### WHAT YOU WILL DO
Retype the line with "List each element's type and" in it, then each line after it to the end of the data, word for word.

### DATA FOR THE TASK
▼
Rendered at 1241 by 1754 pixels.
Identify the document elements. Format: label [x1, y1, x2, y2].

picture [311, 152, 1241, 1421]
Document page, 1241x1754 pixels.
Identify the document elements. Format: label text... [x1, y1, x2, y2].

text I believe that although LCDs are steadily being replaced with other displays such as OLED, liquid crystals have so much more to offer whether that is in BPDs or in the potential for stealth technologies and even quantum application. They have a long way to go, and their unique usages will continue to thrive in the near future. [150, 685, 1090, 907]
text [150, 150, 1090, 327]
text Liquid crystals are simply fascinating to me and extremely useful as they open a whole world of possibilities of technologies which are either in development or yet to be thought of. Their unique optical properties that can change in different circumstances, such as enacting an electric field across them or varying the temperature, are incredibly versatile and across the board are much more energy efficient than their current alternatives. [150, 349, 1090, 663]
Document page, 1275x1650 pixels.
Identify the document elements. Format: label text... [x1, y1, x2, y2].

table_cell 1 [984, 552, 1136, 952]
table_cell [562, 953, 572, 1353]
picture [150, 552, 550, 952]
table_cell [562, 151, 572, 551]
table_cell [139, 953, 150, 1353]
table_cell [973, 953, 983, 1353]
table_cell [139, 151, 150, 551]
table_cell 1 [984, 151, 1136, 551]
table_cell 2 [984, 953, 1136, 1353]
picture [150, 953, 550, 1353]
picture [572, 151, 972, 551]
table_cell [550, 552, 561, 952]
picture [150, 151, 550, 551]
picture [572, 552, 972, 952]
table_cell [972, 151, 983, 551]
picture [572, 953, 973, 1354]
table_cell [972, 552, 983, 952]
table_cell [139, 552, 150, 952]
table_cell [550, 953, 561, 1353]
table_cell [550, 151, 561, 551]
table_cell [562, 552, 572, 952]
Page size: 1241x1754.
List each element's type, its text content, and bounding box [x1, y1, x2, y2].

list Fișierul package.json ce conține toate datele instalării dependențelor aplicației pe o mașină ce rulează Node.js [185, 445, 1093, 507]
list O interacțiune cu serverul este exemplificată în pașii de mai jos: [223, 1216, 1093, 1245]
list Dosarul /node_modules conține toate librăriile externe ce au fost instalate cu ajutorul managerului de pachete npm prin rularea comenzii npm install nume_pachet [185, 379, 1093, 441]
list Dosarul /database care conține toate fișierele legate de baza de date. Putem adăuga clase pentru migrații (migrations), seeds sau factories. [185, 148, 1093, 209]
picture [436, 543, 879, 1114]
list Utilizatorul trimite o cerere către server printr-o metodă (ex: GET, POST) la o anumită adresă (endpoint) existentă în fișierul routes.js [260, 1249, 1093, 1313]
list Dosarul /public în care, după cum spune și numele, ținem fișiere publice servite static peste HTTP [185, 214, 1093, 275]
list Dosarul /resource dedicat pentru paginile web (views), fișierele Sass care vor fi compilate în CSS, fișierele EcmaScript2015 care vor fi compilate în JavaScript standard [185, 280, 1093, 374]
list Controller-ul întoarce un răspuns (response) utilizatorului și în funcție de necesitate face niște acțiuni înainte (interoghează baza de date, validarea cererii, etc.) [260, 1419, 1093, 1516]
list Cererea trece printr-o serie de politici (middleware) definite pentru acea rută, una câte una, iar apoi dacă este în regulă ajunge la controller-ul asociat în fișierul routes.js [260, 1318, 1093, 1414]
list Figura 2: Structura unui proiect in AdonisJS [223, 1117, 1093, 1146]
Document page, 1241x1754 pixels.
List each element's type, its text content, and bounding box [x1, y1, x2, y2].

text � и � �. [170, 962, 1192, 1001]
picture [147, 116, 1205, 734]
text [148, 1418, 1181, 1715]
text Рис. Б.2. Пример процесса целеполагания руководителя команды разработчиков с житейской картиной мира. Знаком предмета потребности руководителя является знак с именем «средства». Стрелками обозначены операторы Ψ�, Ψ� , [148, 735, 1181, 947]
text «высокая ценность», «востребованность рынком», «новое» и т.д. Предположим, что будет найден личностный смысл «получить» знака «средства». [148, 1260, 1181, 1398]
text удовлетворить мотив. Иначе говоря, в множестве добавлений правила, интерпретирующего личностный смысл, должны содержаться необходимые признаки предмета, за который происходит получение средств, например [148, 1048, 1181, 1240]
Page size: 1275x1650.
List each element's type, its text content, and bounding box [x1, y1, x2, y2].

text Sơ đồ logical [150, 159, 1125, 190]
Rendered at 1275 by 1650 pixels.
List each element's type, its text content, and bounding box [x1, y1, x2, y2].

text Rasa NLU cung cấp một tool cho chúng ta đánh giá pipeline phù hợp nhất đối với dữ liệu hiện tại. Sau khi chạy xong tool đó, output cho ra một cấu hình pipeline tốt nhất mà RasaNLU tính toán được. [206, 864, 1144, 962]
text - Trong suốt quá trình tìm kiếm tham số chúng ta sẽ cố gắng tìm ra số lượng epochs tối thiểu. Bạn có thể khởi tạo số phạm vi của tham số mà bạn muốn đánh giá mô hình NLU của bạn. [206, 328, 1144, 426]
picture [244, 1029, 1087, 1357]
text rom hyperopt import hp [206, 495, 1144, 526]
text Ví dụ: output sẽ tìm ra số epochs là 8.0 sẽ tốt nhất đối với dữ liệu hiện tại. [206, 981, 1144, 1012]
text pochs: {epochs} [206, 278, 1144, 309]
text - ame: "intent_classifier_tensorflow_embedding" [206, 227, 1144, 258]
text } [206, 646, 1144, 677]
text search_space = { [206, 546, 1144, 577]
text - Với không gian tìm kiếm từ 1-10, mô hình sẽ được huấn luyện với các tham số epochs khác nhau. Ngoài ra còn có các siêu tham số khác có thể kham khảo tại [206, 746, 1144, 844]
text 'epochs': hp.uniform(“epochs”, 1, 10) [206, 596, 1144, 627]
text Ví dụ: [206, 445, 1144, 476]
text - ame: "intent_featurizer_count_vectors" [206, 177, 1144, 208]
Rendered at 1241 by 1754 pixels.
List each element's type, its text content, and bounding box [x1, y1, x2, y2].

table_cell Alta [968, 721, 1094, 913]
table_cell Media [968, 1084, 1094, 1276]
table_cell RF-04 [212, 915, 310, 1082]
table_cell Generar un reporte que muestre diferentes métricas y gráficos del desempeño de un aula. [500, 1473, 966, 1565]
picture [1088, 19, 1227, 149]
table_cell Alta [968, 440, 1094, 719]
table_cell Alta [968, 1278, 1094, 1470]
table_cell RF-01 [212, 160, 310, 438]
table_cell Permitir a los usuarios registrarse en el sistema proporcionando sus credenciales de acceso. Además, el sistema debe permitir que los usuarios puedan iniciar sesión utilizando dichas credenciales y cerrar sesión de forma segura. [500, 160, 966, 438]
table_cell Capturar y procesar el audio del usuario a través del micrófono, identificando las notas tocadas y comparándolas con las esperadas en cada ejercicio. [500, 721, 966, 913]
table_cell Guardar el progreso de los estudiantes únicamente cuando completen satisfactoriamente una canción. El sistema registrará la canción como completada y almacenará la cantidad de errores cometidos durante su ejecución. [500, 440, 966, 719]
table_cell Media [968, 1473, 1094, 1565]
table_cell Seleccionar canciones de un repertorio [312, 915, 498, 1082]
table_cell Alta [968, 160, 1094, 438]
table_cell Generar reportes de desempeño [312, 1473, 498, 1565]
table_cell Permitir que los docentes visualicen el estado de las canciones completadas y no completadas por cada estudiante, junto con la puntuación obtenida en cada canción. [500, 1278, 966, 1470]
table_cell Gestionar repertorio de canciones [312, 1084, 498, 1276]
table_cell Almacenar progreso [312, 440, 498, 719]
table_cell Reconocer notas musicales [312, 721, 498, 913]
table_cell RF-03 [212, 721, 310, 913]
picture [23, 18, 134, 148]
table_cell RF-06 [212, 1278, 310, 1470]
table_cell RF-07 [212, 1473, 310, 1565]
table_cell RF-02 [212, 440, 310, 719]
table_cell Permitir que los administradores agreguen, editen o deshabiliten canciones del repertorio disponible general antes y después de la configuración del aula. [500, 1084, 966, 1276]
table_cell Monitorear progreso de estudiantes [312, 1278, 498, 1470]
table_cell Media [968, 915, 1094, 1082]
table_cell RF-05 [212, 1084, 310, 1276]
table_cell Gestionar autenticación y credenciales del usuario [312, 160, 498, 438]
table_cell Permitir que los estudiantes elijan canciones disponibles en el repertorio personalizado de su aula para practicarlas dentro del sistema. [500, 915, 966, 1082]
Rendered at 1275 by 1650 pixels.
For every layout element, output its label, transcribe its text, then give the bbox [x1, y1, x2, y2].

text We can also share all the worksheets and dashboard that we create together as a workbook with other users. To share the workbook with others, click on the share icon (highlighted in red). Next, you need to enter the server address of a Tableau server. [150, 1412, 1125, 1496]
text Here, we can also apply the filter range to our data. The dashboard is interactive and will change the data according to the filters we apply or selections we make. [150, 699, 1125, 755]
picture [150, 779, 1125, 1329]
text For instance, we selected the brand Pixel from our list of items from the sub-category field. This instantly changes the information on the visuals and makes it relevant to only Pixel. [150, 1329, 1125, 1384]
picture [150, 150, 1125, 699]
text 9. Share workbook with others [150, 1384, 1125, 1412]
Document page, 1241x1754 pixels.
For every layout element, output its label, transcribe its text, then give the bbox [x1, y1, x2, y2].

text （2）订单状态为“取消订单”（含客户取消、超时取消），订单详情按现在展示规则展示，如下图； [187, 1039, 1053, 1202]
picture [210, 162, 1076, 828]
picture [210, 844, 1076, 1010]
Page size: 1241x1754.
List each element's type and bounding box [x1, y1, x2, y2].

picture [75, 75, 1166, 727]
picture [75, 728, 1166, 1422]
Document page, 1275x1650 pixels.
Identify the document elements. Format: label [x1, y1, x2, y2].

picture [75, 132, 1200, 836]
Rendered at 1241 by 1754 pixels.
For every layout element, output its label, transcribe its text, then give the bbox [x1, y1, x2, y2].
▲
### OUTPUT FOR THIS EXERCISE
List each element's type and bounding box [x1, y1, x2, y2].

picture [75, 75, 1166, 727]
picture [75, 728, 1166, 1422]
Document page, 1275x1650 pixels.
Identify the document elements. Format: label [x1, y1, x2, y2].

picture [75, 132, 1200, 836]
Rendered at 1241 by 1754 pixels.
For every layout element, output its label, transcribe its text, then give the bbox [x1, y1, x2, y2].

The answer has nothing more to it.